TEXT BLOCK below:

Maybe coaches DON’T need a new practice plan for every practice

I’ve got a healthy skepticism of coaches who imply they’d be able to develop the next Messi while few other coaches could handle it. This quote puts it best:

But there’s no doubt Brian Kleiban, the subject of RSD podcast guest Mike Woitalla’s latest Q-and-A, has a lot of good things to say about coaching. And here’s one:

In my opinion, less is more. Figure out your core exercises to teach the basic fundamentals and team style of play. Work them over and over and over again. Demand perfection and execution in training. Once it becomes clear on consistent basis that they have mastered it individually and collectively, you can add layers of complexity. Until then, stick to the same things. Most coaches just jump around, all over the place with new content to fool everyone that they can run different sessions each and every day. The players never improve in any facets of their games this way.

End of TEXT BLOCK.
SOURCE INFORMATION below:

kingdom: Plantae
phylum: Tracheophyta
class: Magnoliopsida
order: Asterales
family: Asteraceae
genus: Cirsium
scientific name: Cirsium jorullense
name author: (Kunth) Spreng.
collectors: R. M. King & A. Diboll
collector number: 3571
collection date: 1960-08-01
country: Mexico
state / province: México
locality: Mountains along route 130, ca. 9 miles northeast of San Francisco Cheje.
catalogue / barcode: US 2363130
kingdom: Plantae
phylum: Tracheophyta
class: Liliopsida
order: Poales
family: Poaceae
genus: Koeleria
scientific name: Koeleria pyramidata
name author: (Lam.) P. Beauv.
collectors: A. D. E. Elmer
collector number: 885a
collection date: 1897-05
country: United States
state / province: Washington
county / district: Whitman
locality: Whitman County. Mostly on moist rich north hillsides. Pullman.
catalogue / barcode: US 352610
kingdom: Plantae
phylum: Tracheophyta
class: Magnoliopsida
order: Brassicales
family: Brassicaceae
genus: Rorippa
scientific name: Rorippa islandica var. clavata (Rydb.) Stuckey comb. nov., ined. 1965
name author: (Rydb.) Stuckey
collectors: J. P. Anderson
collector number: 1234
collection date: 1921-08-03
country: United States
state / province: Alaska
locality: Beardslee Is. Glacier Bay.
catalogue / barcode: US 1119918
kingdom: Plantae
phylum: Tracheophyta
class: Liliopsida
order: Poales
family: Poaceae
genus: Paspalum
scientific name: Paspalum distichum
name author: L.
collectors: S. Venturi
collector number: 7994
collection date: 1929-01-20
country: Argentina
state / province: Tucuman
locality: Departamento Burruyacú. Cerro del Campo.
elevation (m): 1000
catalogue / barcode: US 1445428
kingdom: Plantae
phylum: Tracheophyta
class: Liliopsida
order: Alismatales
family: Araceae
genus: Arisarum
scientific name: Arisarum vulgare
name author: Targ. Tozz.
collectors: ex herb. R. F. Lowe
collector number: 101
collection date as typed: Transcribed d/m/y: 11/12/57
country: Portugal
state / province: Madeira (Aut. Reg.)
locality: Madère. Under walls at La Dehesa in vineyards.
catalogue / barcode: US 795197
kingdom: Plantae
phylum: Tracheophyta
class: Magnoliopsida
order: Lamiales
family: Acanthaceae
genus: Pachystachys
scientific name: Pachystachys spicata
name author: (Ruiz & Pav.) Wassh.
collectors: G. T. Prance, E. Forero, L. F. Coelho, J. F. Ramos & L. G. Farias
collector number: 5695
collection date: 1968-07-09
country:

End of SOURCE INFORMATION.

• [REQUIREMENT]
Continue the post about coaches reusing the same practice plan from the point where it stops.

• [ANSWER AREA]
Note that this runs directly counter to what we’re all told in the USSF license sequence. We’re supposed to plan out a curriculum, like we’re science teachers or something. Teach a new topic each time, reinforcing it with every step from warmups to scrimmage.

And for most coaches, that’s a royal (and wholly unnecessary) pain. For one thing, coaches end up spending half the practice explaining a bunch of new drills. For another — when was the last time you mastered something in 15 minutes?